** Short exercise 1 **
Answer the following from the GPRS passage:
(a) How are circuit-switched data connections usually billed?
(b) What packet scheduling is used in the downlink?
(c) In CSD, what does a data connection reserve during its lifetime?
** Short exercise 2 **
From the GPRS passage, set down word for word the portion starting at "The multiple access" and ending at "first-come first-served scheduling.".
** Short exercise 3 **
Resume the GPRS passage, carrying it on from its final sentence.

** Selected passage **
General Packet Radio Service
Introduction
General Packet Radio Service (GPRS) is a 2.5 generation packet based network technology for GSM networks. GPRS is different from the older Circuit Switched Data (or CSD) connection included in GSM standards. In CSD, a data connection establishes a circuit, and reserves the full bandwidth of that circuit during the lifetime of the connection. GPRS is packet-switched which means that multiple users share the same transmission channel, only transmitting when they have data to send. This means that the total available bandwidth can be immediately dedicated to those users who are actually sending at any given moment, providing higher utilisation where users only send or receive data intermittently. Web browsing, receiving e-mails as they arrive and instant messaging are examples of uses that require intermittent data transfers, which benefit from sharing the available bandwidth.
Usually, GPRS data are billed per kilobytes of information transceived while circuit-switched data connections are billed per second. The latter is to reflect the fact that even during times when no data are being transferred, the bandwidth is unavailable to other potential users.
The multiple access methods used in GSM with GPRS are based on frequency division duplex (FDD) and FDMA. During a session, a user is assigned to one pair of uplink and downlink frequency channels. This is combined with time domain statistical multiplexing, i.e. packet mode communication, which makes it possible for several users to share the same frequency channel. The packets have constant length, corresponding to a GSM time slot. In the downlink, first-come first-served packet scheduling is used. In the uplink, a scheme that is very similar to reservation ALOHA is used. This means that slotted Aloha (S-ALOHA) is used for reservation inquiries during a contention phase, and then the actual data is transferred using first-come first-served scheduling.

** Supplied records **
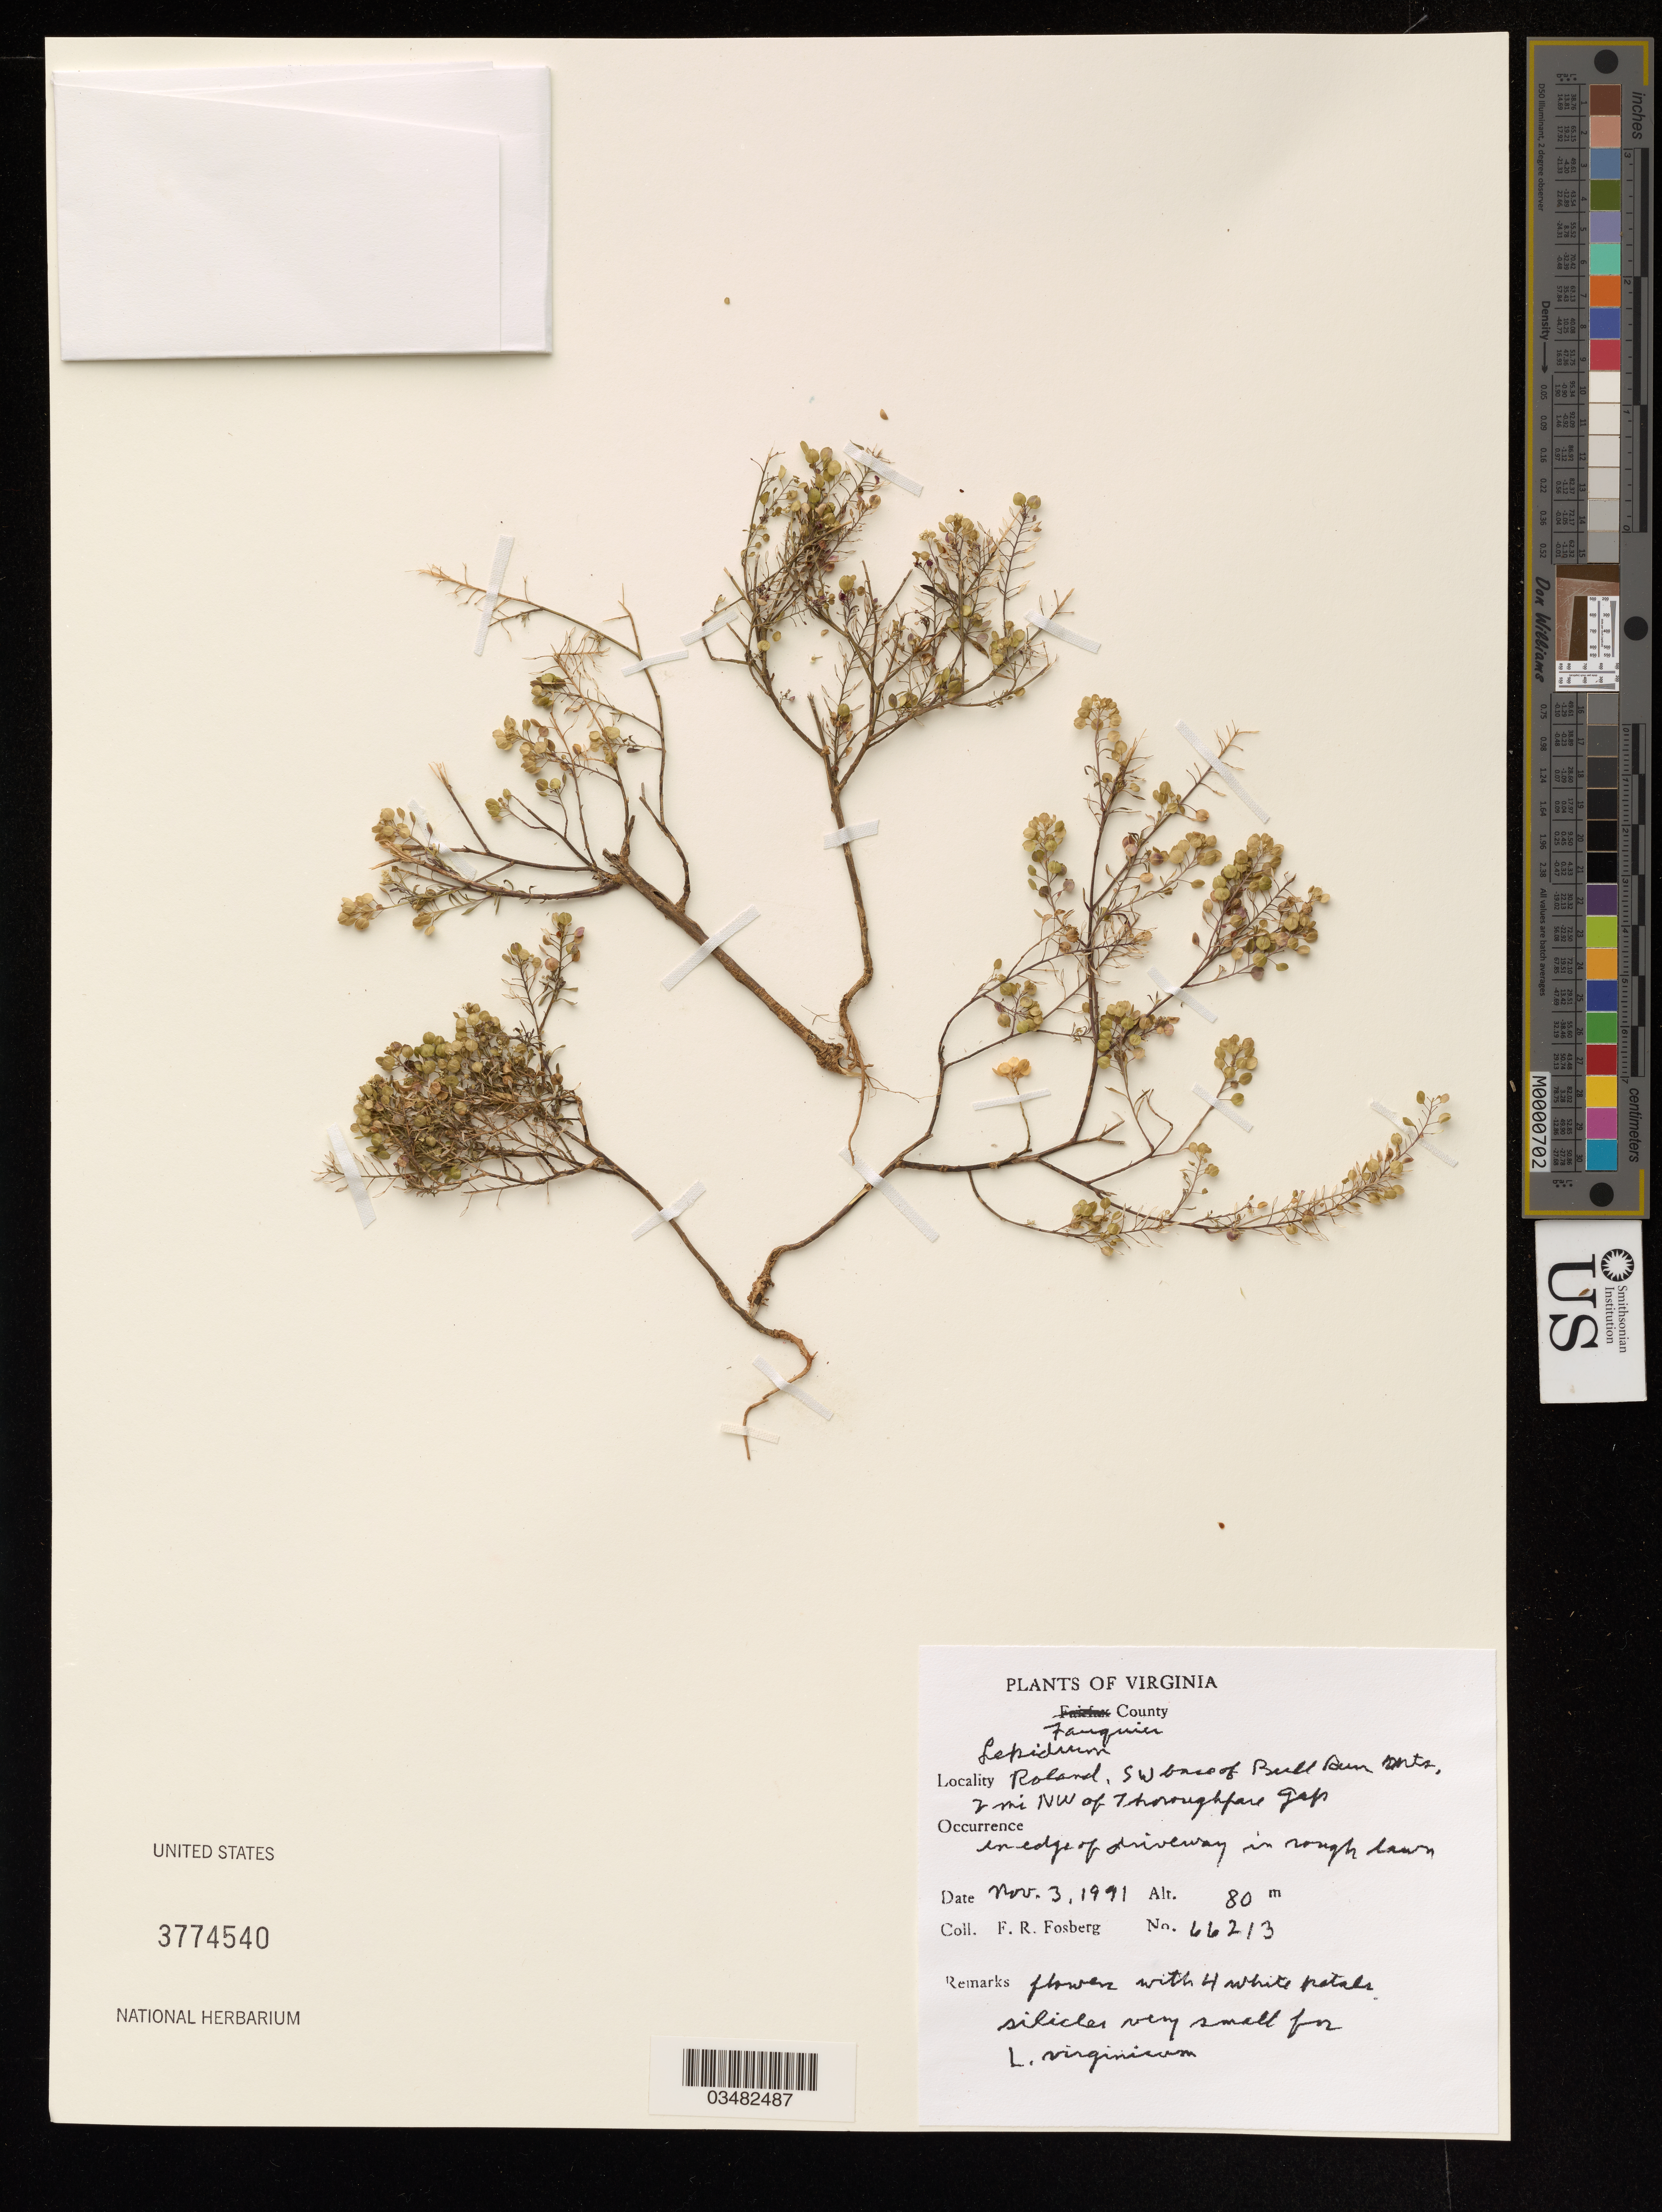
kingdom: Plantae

--

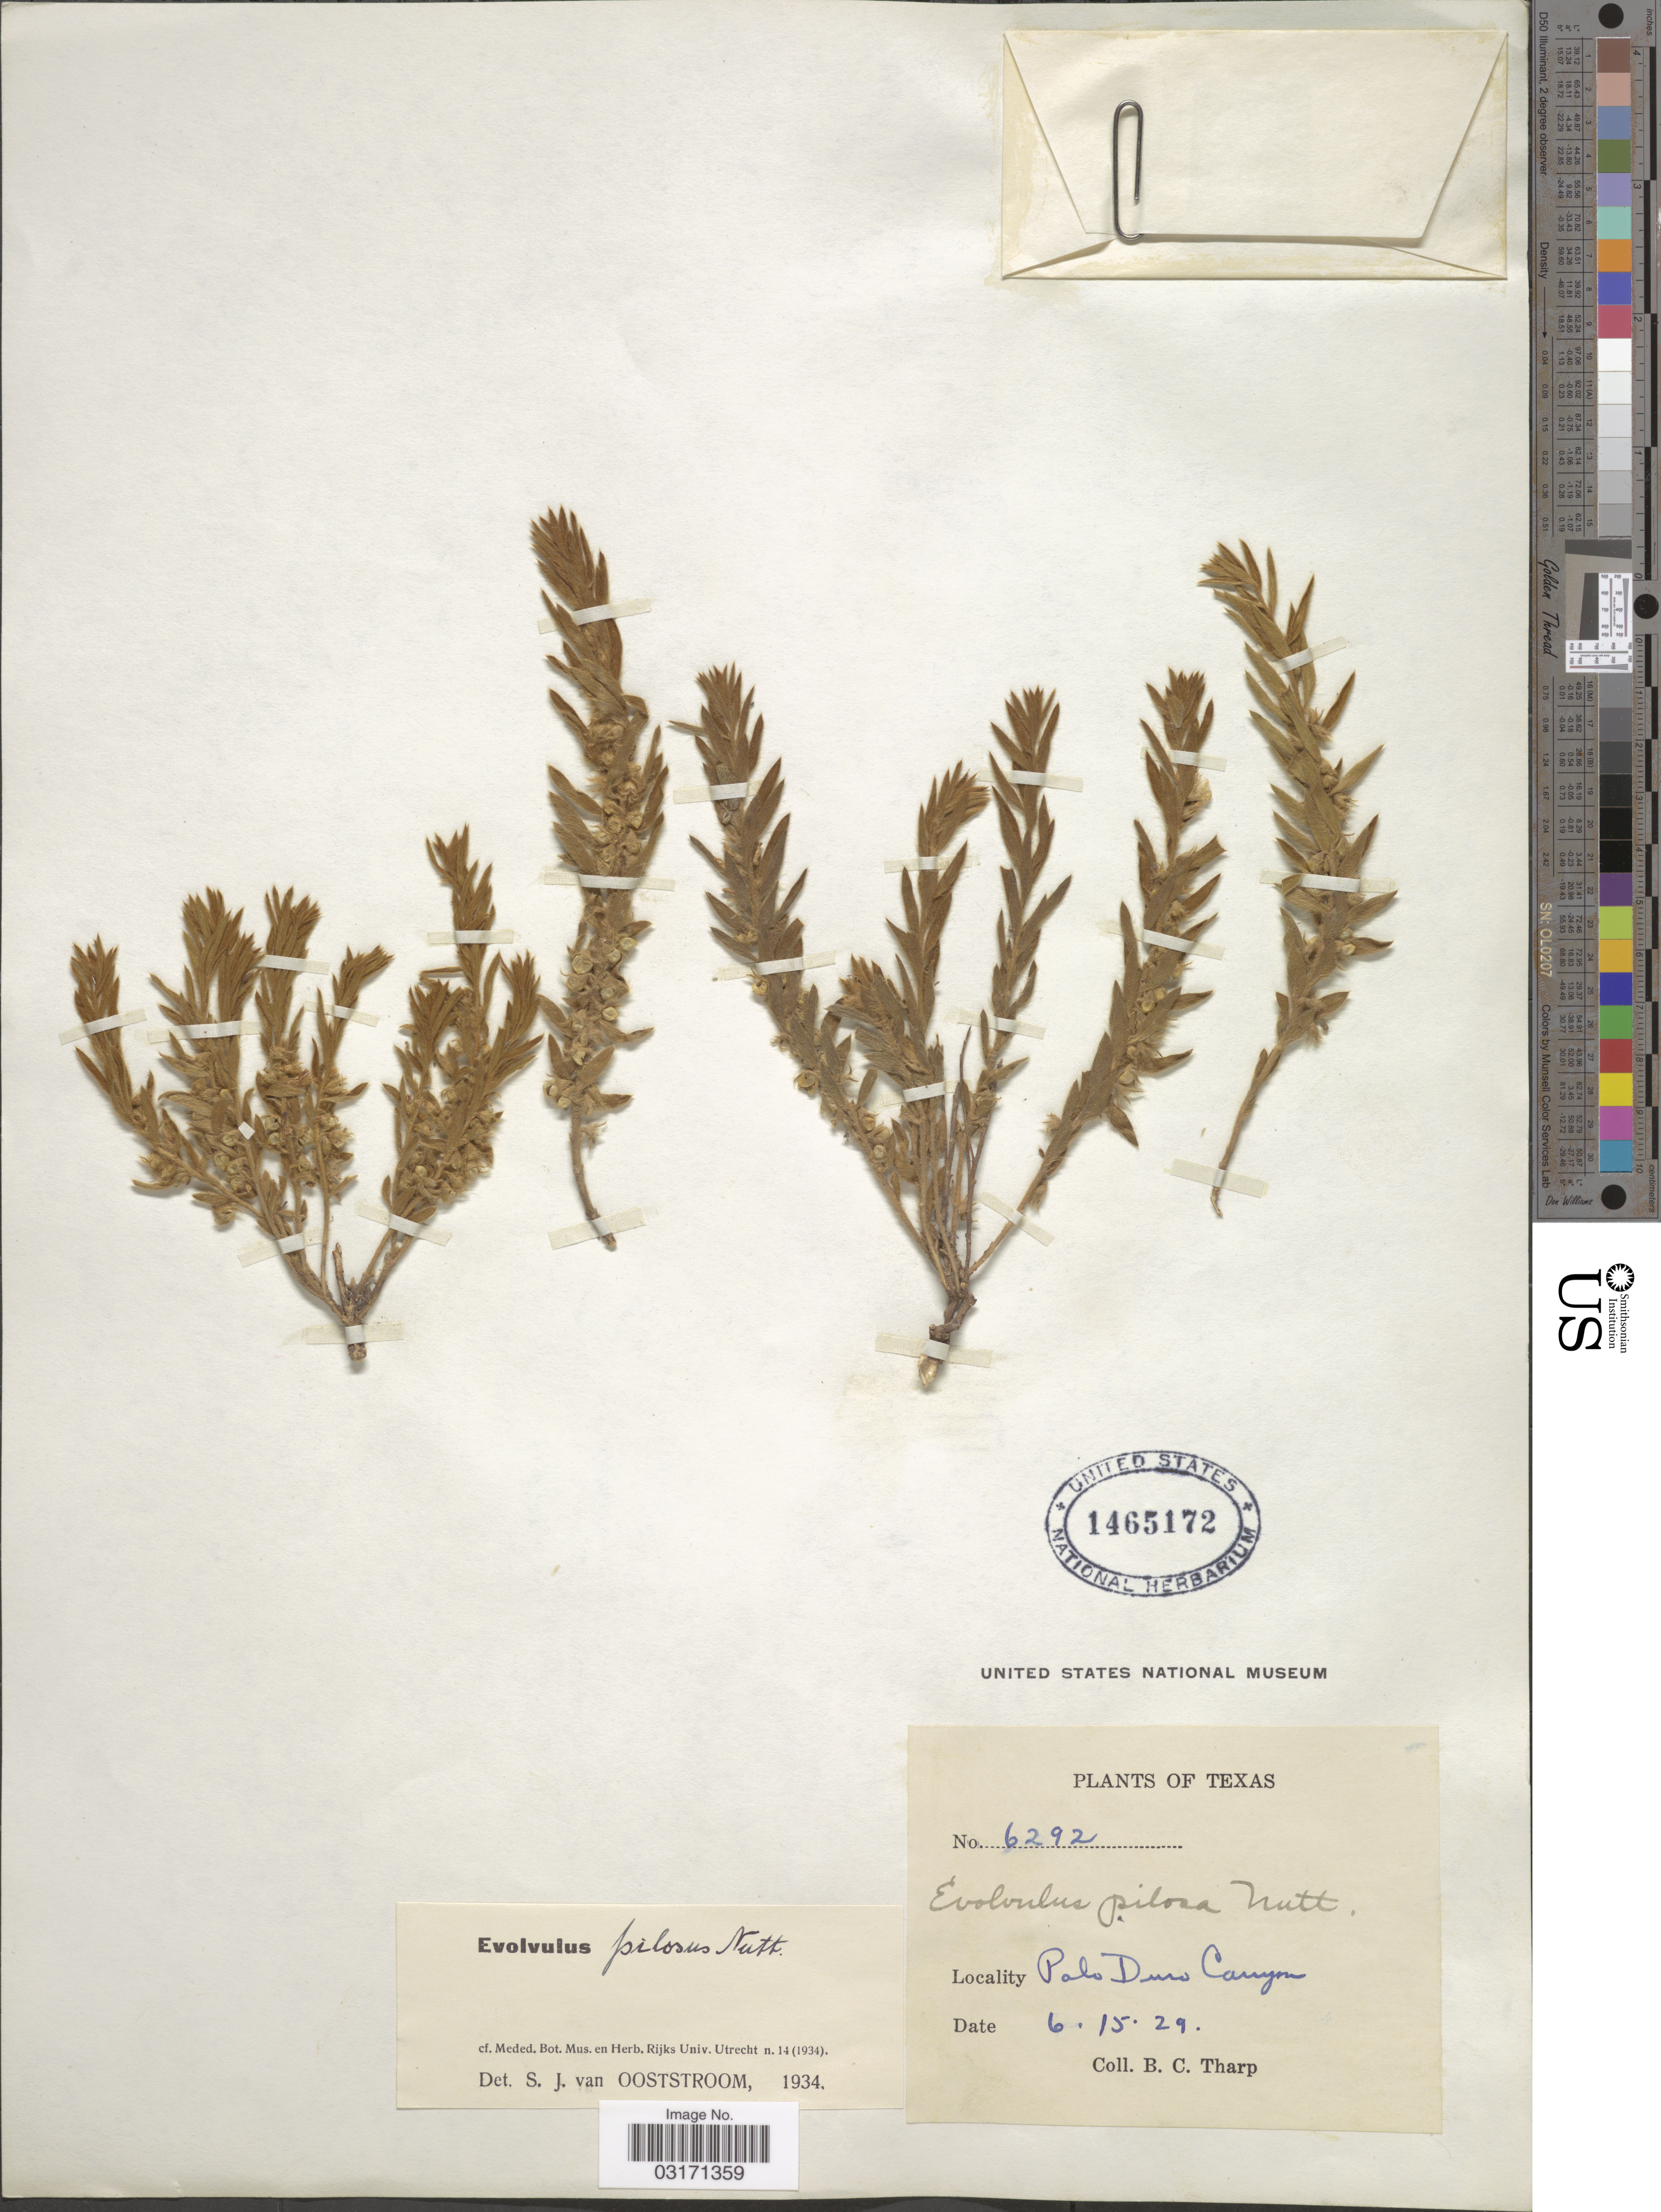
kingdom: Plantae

** Expected answer 1 **
(a) Per second.
(b) First-come first-served packet scheduling.
(c) The full bandwidth of the circuit it establishes.

** Expected answer 2 **
The multiple access methods used in GSM with GPRS are based on frequency division duplex (FDD) and FDMA. During a session, a user is assigned to one pair of uplink and downlink frequency channels. This is combined with time domain statistical multiplexing, i.e. packet mode communication, which makes it possible for several users to share the same frequency channel. The packets have constant length, corresponding to a GSM time slot. In the downlink, first-come first-served packet scheduling is used. In the uplink, a scheme that is very similar to reservation ALOHA is used. This means that slotted Aloha (S-ALOHA) is used for reservation inquiries during a contention phase, and then the actual data is transferred using first-come first-served scheduling.

** Expected answer 3 **
GPRS originally supported (in theory) IP, PPP and X.25 connections. The last has been typically used for applications like wireless payment terminals although it has been removed as a requirement from the standard. X.25 can still be supported over PPP, or even over IP, but doing this requires either a router to do encapsulation or intelligence built into the end terminal. In practice, mainly IPv4 is used. PPP is often not supported by the operator, while IPv6 is not yet popular
The GPRS capability classes
Can be connected to GPRS service and GSM service (voice, SMS), using both at the same time. Such devices are known to be available today. See List of Class A GPRS Phones.
Class B
Can be connected to GPRS service and GSM service (voice, SMS), but using only one or the other at a given time. During GSM service (voice call or SMS), GPRS service is suspended, and then resumed automatically after the GSM service (voice call or SMS) has concluded. Most GPRS mobile devices are Class B.
Class C
Are connected to either GPRS service or GSM service (voice, SMS). Must be switched manually between one or the other service.
A true Class A device may be required to transmit on two different frequencies at the same time, and thus will need two radios. To get around this expensive requirement, a GPRS mobile may implement the dual transfer mode (DTM) feature. A DTM-capable mobile may use simultaneous voice and packet data, with the network coordinating to ensure that it is not required to transmit on two different frequencies at the same time. Such mobiles are considered to be pseudo Class A. Some networks are expected to support DTM in 2007.
GPRS multislot classes
GPRS speed is a direct function of the number of TDMA time slots assigned, which is the lesser of (a) what the particular cell supports and (b) the maximum capability of the mobile device expressed as a GPRS Multislot Class.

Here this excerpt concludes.